Reid and I were alone in the room when the nurse came. I’d pressed the call button because my blood sugar was dropping and I didn’t have any juice. Dale was at home with the boys, they were not coming to visit for another hour, and I could feel myself going down. When I tested my blood sugar, the meter read 37. Normal is 80-120. My hands were shaking and it felt like I was slipping. I needed help and was irritated because if I’d been at home I could have gone to the fridge for juice. But I wasn’t home; I was alone with my newborn son in the hospital. My blood sugar was precariously low and I was being asked to let go of my baby, to hand him over to someone else who could keep him safe. Because he wasn’t safe with me.
I felt small and helpless. I felt guilty, too, guilty for getting low, guilty for having this high risk body, guilty for handing over my son to someone more capable.
Home alone with “Baby Reid,” as his brothers call him, I’ve been working on his photo album. Will and Miles have their own albums, and while they’ve always enjoyed flipping through the pages to see what they looked like when they were brand new, they especially like to do so now. The photographs trace our long journey together and as I slide each one into the plastic casing, I think about my own birth story again. My mother has just given me a small faded green “Grandma’s Brag Book” that she recently discovered cleaning out her closet. In it are black and white photos of my birth. There is one of Mom and Dad holding me and their faces are young and filled with happiness and it hits me: my birth story isn’t perfect because my birth was perfect; it is perfect because it’s mine.

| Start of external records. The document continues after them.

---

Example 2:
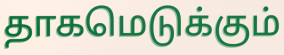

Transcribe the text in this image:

தாகமெடுக்கும்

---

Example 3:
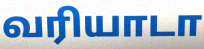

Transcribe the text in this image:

வரியாடா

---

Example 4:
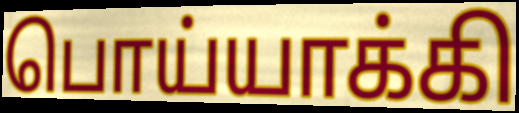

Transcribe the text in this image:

பொய்யாக்கி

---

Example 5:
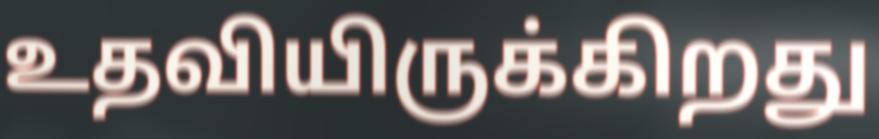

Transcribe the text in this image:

உதவியிருக்கிறது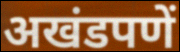
अखंडपणें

Becoming a mother again is reminding me how to use my own voice. So I will continue the family tradition of telling birth stories to my sons because I love hearing my own. I will tell them the truth about the hard work and the risks and the mistakes that are a part of being a woman with a chronic illness; I am the mother now, and these are our stories.
4 replies on “Birth Story”
I’m speechless and teary eyed. I love this post and can relate to almost every word.

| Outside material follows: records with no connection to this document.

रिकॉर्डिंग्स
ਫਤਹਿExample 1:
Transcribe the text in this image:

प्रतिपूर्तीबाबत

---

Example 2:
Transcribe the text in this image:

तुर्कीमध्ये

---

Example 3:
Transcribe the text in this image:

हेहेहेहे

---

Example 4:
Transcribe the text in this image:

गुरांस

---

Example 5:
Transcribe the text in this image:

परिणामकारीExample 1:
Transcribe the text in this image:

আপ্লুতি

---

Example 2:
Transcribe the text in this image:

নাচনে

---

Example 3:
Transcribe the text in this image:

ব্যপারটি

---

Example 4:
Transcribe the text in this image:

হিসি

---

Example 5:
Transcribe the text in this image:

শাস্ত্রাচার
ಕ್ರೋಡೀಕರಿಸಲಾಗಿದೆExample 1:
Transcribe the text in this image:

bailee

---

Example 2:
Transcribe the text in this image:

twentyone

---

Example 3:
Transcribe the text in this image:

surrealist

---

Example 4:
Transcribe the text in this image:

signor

Thank you Amy, and congratulations!
Laura
How sweet and sad. Remember that although your children may have been cut out of you they are more influenced by your feelings around their birth stories than whether they came naturaly or by c-section. I had my first child at home with a birth tub and my second was high risk and I had a c-section. I tell both of my children their birth stories with honesty and candor but without judgement. Just as they are unique individuals so are their birth stories and I see each journey as amazing and wonderful because it brought me closer to my children.
Hey Amy
I so enjoyed reading how you got – that it is in the telling and sharing of the connection that really makes the birth story- not the facts or the fantasy of a “perfect” story.
Plus I really continue to look forward to the eve of your birth as the time to tell the story as it reminds me of the connection we share. Almost 40 years!
Love, Mom
Amy, I love the honesty and purity of emotion you express when you write. I always enjoy your columns, not just because I am also a mom with diabetes, but because I’m a woman. Thanks.